Little wonder, then, that the reform is not major. “Last year, the new consumer protection agency seemed very powerful, but it is no longer the case; banks were strongly opposed to the idea of creating this public body and they succeeded in weakening it,” Levinthal said. He explained by way of example that most derivatives are not regulated by the bill.

In fact, the success of the lobbying of the banks “is also measured by a yardstick of what isn’t included in the project” notes Allison.

“There is no measure like ‘Glass-Steagall’, a law that separated commercial banks from investment banks after the Great Depression and which was abolished in 1999, and so the demarcation line between commercial and investment banks will remain blurred.”

“It’s the abolition of Glass-Steagall that favoured the creation of these mammoths which are posing systemic risks to the economy,” says Allison.

Deterrence and prevention

In addition to restoring Glass-Steagall, the main ingredients for real reform could include deterrence and prevention.

“As a deterrent, Congress should triple the fines and make them mandatory and immediate for each violation of the law so that a bank violating the law by up to $100 million is punishable by a fine of $300 million,” suggested Bradley Birkenfeld, the whistleblower behind a tax fraud scandal at UBS who is now serving a jail term.

“On the prevention side, Congress should prohibit companies from contributing financially to political life, whether the banks are American or not.”

But there is no real chance of Congress and Senate including such ingredients for fundamental reform in their compromise text before they are signed off by Obama.

Marie-Christine Bonzom in Washington, swissinfo.ch

Since early 2010, Credit Suisse has given 51% of its political donations to Democratic friends of Barack Obama and 49% to Republican representatives.

UBS bet on the opposition Republicans, giving them 54% of their donations.

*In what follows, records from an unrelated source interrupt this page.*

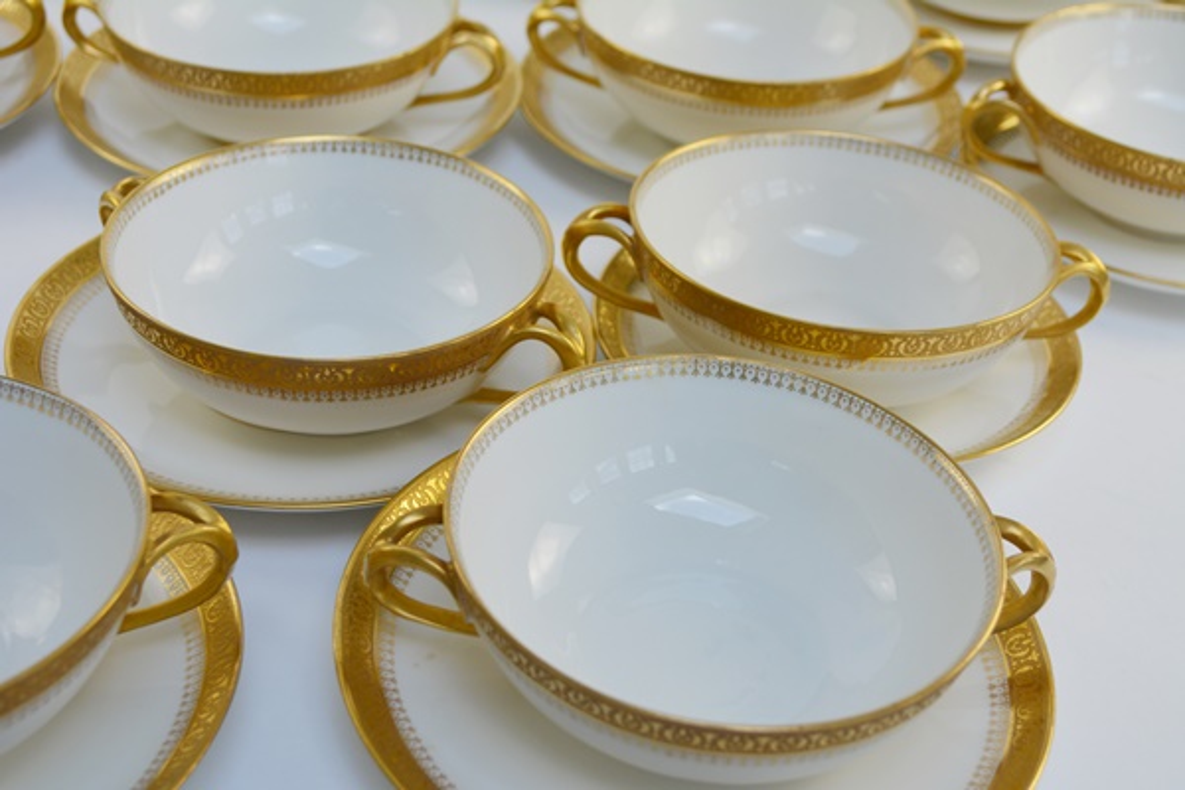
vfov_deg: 25.8
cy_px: 395
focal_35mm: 52
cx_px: 592
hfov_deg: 37.9
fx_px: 1728
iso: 200
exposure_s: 1/160
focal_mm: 35
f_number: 6.3
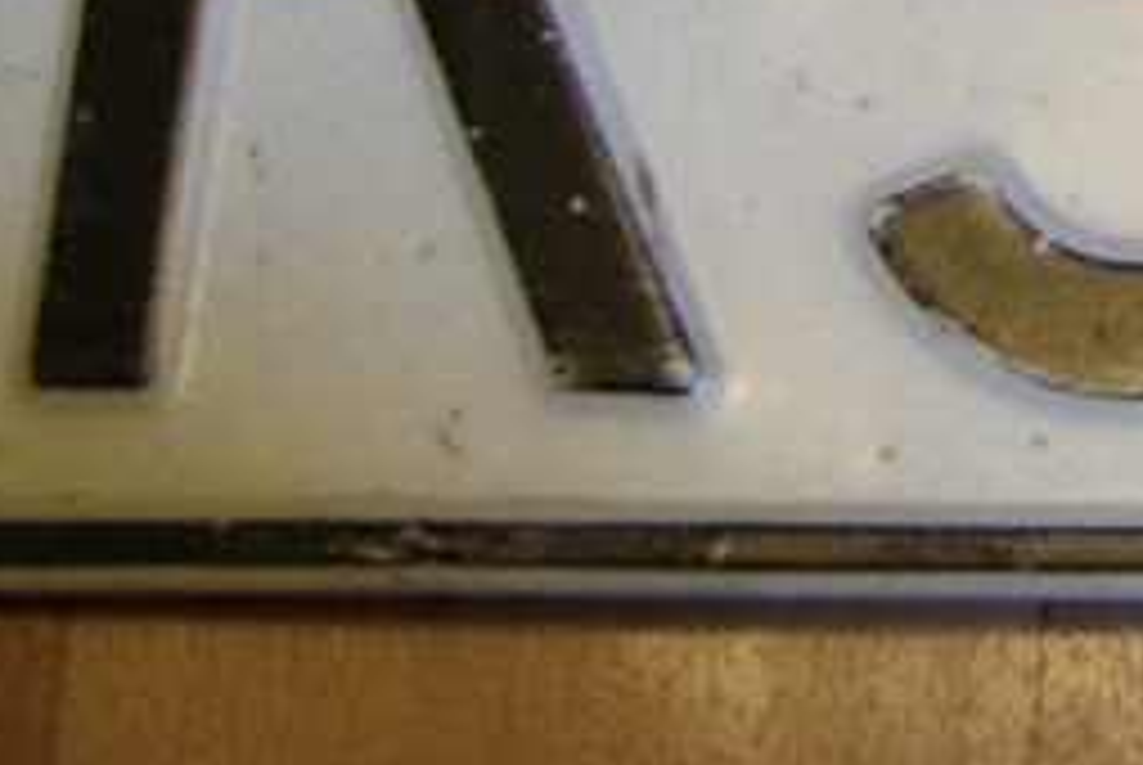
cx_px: 2416
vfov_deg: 7.3
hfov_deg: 10.8
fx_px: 5404
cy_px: -1465
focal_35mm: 170
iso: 400
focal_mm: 18
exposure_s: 1/10
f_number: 3.5
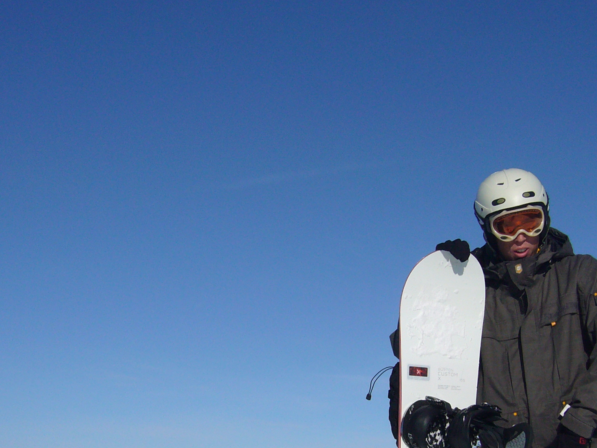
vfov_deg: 22.4
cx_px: 343
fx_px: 1121
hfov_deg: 29.8
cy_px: 332
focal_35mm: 65
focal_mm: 5.8
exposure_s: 1/1300
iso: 100
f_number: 5.6
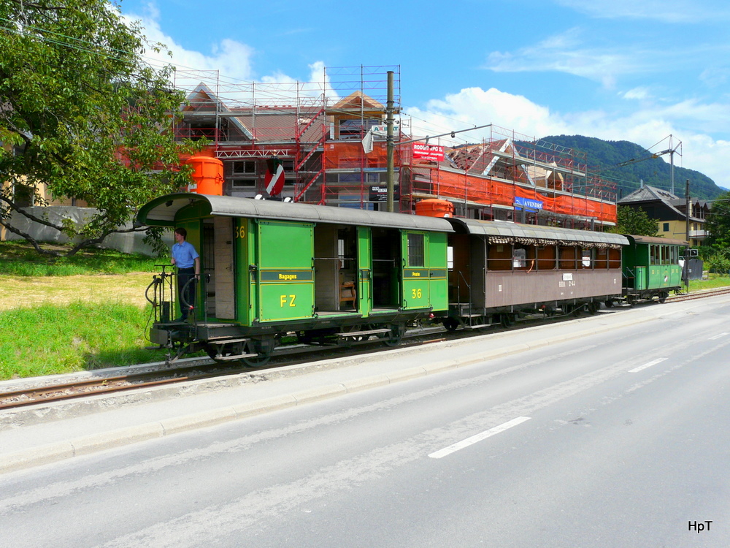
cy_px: 274
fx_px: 590
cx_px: 365
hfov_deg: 63.4
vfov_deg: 49.7
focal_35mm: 28
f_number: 5.6
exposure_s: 1/320
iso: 100
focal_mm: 4.6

In the debate on reform, UBS and Credit Suisse funds will go especially to members of the Committee on Financial Services of the House and Senate Banking Committee, two organs that play a key role in drafting the text.

(Source: Center for Responsive Politics)

Wall Street is bracing itself for the most comprehensive series of reforms since the 1930s, following the financial crisis that erupted two years ago.

US President Barack Obama personally put his weight behind the reforms – that could come into force as early as July 4 this year – despite enormous opposition from the financial sector.

Last month the US Senate passed a bill that would force banks to take fewer risks with their own money, compel mortgage borrowers to prove that they could pay back their debts and give the Federal Reserve powers to take control of failing large firms.

The various financial watchdogs could be brought together to form a Council of Regulators”.

The derivatives market – a largely unregulated form of trading seen by many to have been at the heart of the crisis – would also face tougher restrictions.

The reforms, that have yet to be fully rubber stamped by legislators, could also give regulators a say on compensation practices.

A new consumer protection agency to clamp down on credit card and mortgage lending agencies could also be created when Obama signs the final version of the bill.

A separate bill along the same lines has already been passed by the House of Representatives.

Although both bills are very similar, they do contain some differences so the two legislative houses must now find a way to merge them – a process known as reconciliation.

Since January, Credit Suisse has invested more money in political life in Washington than any other non-US bank, with more than $2 million given as donations to election campaigns for the November elections and in lobbying Congress).

UBS is also very active, giving more than $700,000.

But in the top 100 companies most financially present in American political circles since 1989, UBS is ahead of Credit Suisse. In this ranking, UBS comes 51st, is the third non-US company, after two British companies and ahead of Credit Suisse (63rd).